I thought the forced sale was trying to get it to be able to stay around because a ban was so unpopular while accomplishing the same goal of breaking China’s access to the algorithm and collected data. They tried the Oracle housing but Byte Dance kept giving access to engineers with ties to the CCP. Either way, I just get an overall vibe in this debate that people aren’t considering China a big threat and I think that’s a mistake. Not saying you specifically but the discourse that I have read across many posts.

[–] AmbiguousProps@lemmy.today 2 points 8 months ago (1 children)

I mean, you are correct that a complete ban is unpopular. But I don't think that's the exclusive reason the forced sale was provided as an option. TikTok (and the data on it) is super valuable. Someone will most likely buy it, and the data collection and foreign sale (or theft) will continue.
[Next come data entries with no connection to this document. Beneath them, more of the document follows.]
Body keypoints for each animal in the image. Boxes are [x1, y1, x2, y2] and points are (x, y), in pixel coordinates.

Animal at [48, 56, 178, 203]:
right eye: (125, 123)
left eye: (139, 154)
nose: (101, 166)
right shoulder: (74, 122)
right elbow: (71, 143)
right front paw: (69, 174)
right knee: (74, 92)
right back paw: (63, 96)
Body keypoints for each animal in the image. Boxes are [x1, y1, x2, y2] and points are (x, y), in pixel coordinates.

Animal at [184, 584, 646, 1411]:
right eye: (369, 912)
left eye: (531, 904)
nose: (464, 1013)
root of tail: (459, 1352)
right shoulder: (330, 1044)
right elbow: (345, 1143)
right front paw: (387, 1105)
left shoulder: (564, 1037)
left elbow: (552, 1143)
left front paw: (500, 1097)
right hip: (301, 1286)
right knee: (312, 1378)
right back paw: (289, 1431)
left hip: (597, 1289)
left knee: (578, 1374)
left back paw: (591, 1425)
China is a threat, and so are the data brokers. This benefits US-based data brokers, but does it really benefit the individual citizen? I personally don't think so, at least not from a data collection and personal privacy perspective.
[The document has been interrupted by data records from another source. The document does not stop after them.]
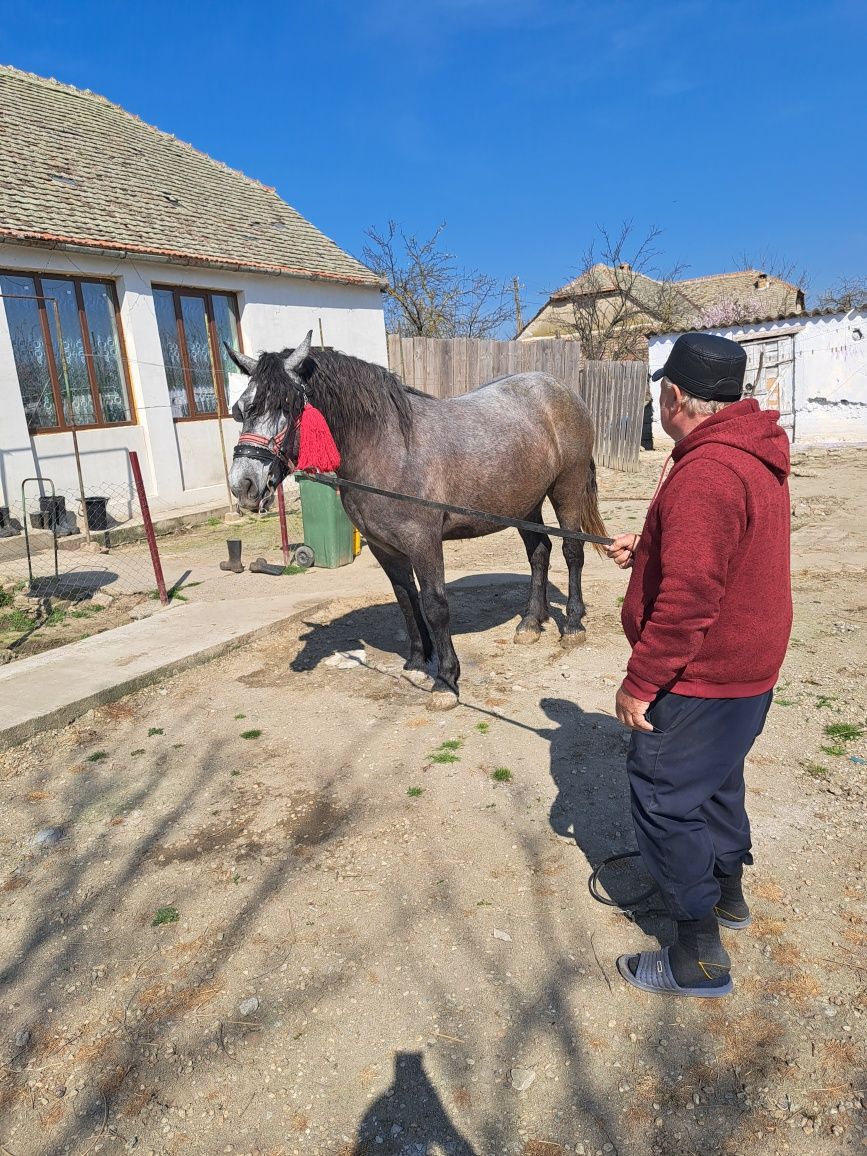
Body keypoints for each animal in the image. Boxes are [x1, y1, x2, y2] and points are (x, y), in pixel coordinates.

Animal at [228, 330, 605, 707]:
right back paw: (531, 622)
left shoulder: (423, 541)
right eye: (241, 409)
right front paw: (417, 662)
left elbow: (434, 604)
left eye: (288, 406)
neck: (387, 446)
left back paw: (573, 625)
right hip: (524, 505)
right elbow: (406, 599)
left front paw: (446, 680)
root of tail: (560, 389)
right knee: (539, 553)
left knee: (572, 552)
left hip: (567, 490)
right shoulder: (384, 547)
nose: (243, 485)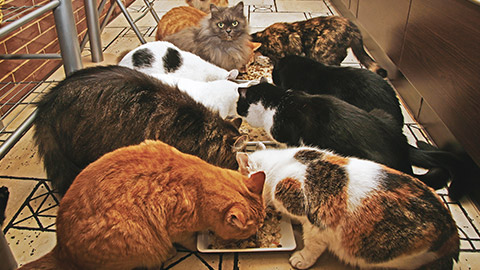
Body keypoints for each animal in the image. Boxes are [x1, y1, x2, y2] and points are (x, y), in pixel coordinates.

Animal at [19, 140, 266, 268]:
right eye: (250, 231)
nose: (256, 236)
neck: (198, 183)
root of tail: (61, 249)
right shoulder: (177, 229)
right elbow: (189, 240)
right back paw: (167, 254)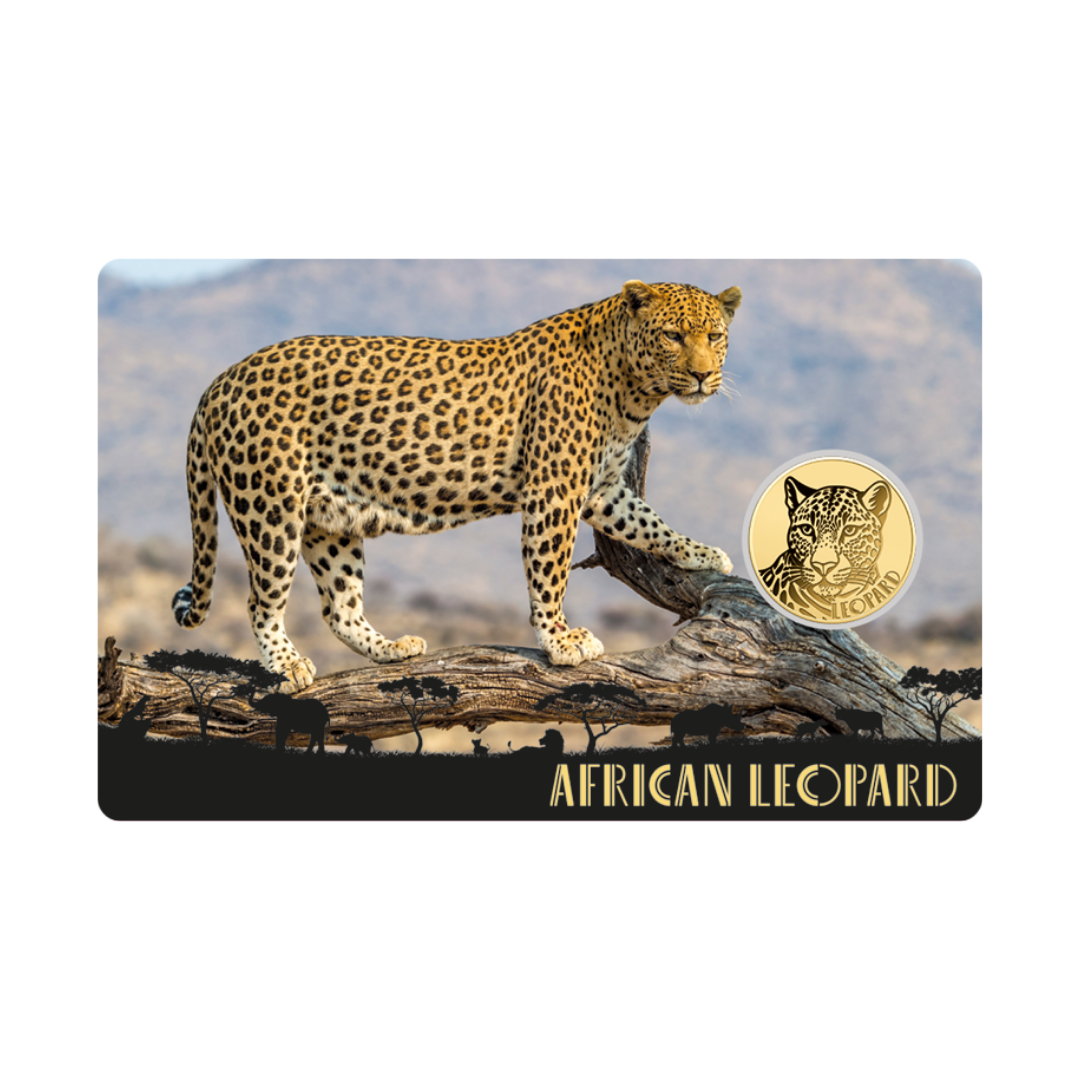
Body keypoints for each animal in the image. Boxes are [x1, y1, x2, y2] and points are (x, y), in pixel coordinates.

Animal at [173, 279, 741, 691]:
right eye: (672, 336)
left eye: (713, 337)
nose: (702, 376)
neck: (634, 392)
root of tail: (218, 382)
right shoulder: (554, 491)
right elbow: (550, 571)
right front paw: (560, 641)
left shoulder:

[–] WhatsThePoint@lemmy.world 2 points 8 months ago* (last edited 8 months ago)

No doubt the sale would monetarily benefit someone and I’m sure lobbyist pushed it, but since Byte Dance didn’t comply with the original work around, I don’t see a much better solution to remove the CCP’s influence on Byte Dance and the app. It’s definitely not as black and white as much of the discourse I’ve seen. I appreciate discussing it with you and I see many of your points. Data brokers are indeed out of control. I hope the language in the bill banning data brokers from selling to foreign adversaries is somehow helpful in getting the ball rolling on deeper limits to data mining. Precedents being set to limit them could be a good first step.

[–] Maggoty@lemmy.world 0 points 8 months ago

Keeps? I've seen one documented instance and it's literally a headcount for engagement hacking.